1. Proposed title of this feature request.
Enhance etcd error logs when over an UPI install static pods are unable to connect to bootstrap.
2. What is the nature and description of the request?
When a customer deploys an UPI cluster, they normally need to manually create access rules between nodes (which are listed in our documentation). The problem is, if the network requirements related to etcd are not in place (master nodes are unable to reach port tcp/2379 from bootstrap node), the cluster installation fails causing static etcd pods to stay in CrashLoopBackof state. The problem is the error doesn't provide the full information about why it is Crashing:
{"level":"warn","ts":"2024-06-28T12:16:50.859825Z","caller":"flags/flag.go:93","msg":"unrecognized environment variable","environment-variable":"ETCDCTL_ENDPOINTS="} {"level":"warn","ts":"2024-06-28T12:16:55.88266Z","logger":"etcd-client","caller":"v3@v3.5.9/retry_interceptor.go:62","msg":"retrying of unary invoker failed","target":"etcd-endpoints://0xc0001ba000/127.0.0.1:2379","attempt":0,"error":"rpc error: code = DeadlineExceeded desc = latest balancer error: last connection error: connection error: desc = \"transport: Error while dialing: dial tcp 127.0.0.1:2379: connect: connection refused\""} Error: context deadline exceeded failed to create etcd client: context deadline exceeded
It would be of great help for customers if the related ip address that etcd is not reaching could be listed, so they could double check if all firewall rules/security groups settings are allowing the required traffic.
3. Why does the customer need this? (List the business requirements here)
To correctly identify the source of the problem when they are unable to deploy an UPI cluster.
4. List any affected packages or components.
- etcd

EXPLORE THE MATERIAL>
1. Translate this sentence from the etcd feature request into Spanish: "It would be of great help for customers if the related ip address that etcd is not reaching could be listed, so they could double check if all firewall rules/security groups settings are allowing the required traffic."
2. Answer these questions from the etcd feature request:
(a) What do customers normally need to create manually when deploying a UPI cluster?
(b) Which port must master nodes be able to reach on the bootstrap node?
(c) Which component is listed as affected?
3. Write out a passage of the etcd feature request, beginning at the words "3. Why does" and stopping after the words "packages or components.".

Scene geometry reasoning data

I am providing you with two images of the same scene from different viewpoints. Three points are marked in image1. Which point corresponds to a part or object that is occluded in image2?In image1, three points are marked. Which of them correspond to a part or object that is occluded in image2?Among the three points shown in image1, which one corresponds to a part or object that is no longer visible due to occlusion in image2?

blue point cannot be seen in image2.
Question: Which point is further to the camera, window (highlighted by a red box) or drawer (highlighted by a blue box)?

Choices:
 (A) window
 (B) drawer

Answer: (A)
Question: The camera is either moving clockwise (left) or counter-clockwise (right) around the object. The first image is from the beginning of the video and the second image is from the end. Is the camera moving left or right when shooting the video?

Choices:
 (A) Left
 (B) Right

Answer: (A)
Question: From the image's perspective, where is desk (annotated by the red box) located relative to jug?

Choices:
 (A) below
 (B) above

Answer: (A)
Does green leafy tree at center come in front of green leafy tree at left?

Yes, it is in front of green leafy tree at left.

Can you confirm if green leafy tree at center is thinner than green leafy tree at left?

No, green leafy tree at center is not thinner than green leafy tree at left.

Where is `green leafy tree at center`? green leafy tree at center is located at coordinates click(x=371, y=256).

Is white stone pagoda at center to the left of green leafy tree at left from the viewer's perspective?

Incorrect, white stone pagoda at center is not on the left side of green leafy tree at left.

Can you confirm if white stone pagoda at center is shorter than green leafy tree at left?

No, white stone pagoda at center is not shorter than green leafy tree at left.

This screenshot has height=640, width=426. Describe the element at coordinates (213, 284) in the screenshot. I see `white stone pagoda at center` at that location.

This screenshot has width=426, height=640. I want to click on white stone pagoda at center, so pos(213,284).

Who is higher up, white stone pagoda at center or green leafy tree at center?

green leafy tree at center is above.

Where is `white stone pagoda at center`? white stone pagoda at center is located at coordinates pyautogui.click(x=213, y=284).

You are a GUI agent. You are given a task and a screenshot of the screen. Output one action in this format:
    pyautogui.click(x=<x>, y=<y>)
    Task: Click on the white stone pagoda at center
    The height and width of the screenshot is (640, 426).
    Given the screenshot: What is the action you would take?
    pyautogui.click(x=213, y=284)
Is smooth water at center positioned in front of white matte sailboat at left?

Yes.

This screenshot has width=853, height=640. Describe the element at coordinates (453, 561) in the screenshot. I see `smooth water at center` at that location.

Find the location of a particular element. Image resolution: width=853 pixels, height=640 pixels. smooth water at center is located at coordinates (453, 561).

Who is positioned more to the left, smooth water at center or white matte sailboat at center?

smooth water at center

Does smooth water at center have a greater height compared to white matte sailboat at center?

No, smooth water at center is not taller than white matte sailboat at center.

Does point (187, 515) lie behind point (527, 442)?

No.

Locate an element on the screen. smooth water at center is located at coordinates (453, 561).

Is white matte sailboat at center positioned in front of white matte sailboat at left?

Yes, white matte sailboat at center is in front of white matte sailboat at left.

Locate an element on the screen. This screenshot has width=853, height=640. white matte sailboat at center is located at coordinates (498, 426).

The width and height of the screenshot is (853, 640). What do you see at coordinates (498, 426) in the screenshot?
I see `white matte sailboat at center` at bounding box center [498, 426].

TASK ANSWERS>
1. Sería de gran ayuda para los clientes que se pudiera indicar la dirección IP relacionada a la que etcd no logra llegar, de modo que pudieran comprobar si todas las reglas de firewall/configuraciones de grupos de seguridad permiten el tráfico necesario.

2.
(a) Access rules between nodes.
(b) tcp/2379.
(c) etcd.

3.
3. Why does the customer need this? (List the business requirements here)
To correctly identify the source of the problem when they are unable to deploy an UPI cluster.
4. List any affected packages or components.